> _WHAT THE TASK REQUIRES_: Return, word for word, the line that contains "Acts 2011, 82nd" and every line after it through the end of the records.

Source texts of formatted documents:
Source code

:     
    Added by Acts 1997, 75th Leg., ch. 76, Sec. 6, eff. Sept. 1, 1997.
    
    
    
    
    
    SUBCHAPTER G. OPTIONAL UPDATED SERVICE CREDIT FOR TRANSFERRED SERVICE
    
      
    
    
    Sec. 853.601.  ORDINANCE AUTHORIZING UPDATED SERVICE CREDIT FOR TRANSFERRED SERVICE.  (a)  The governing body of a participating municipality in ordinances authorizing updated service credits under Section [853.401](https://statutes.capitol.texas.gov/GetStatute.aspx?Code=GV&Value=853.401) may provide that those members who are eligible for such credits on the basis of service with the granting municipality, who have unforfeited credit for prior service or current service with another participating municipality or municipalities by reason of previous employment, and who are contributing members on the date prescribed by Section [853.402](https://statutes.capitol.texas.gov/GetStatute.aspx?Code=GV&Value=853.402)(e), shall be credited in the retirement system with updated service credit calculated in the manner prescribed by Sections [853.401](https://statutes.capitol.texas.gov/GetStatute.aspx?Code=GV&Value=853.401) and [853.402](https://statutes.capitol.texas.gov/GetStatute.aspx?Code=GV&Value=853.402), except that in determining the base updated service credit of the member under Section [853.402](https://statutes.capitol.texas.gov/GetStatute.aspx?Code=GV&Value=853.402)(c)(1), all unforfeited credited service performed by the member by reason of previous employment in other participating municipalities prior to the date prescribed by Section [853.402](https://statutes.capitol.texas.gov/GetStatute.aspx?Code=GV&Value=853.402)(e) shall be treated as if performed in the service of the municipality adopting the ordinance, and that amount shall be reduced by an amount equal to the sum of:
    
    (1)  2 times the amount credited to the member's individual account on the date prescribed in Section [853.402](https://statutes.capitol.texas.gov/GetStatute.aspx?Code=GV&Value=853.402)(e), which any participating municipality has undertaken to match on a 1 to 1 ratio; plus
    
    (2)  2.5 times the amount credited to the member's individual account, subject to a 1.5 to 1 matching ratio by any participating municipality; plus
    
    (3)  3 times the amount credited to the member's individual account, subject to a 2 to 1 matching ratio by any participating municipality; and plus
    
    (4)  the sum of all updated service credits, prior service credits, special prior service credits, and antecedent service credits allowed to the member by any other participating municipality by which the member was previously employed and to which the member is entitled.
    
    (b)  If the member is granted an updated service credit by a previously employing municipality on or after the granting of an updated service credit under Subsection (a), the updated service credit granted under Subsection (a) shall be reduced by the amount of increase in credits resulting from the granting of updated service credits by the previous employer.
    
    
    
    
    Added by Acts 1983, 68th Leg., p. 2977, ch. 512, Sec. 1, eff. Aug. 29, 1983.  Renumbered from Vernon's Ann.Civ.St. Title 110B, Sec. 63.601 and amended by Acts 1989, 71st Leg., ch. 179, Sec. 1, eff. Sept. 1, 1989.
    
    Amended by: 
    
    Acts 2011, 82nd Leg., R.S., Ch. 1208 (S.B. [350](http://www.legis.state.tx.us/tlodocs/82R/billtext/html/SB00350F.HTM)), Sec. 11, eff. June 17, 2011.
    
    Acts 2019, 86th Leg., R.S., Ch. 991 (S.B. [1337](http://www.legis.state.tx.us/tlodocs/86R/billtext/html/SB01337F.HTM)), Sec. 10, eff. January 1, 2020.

> _OUTPUT BELOW_:
    Acts 2011, 82nd Leg., R.S., Ch. 1208 (S.B. [350](http://www.legis.state.tx.us/tlodocs/82R/billtext/html/SB00350F.HTM)), Sec. 11, eff. June 17, 2011.
    
    Acts 2019, 86th Leg., R.S., Ch. 991 (S.B. [1337](http://www.legis.state.tx.us/tlodocs/86R/billtext/html/SB01337F.HTM)), Sec. 10, eff. January 1, 2020.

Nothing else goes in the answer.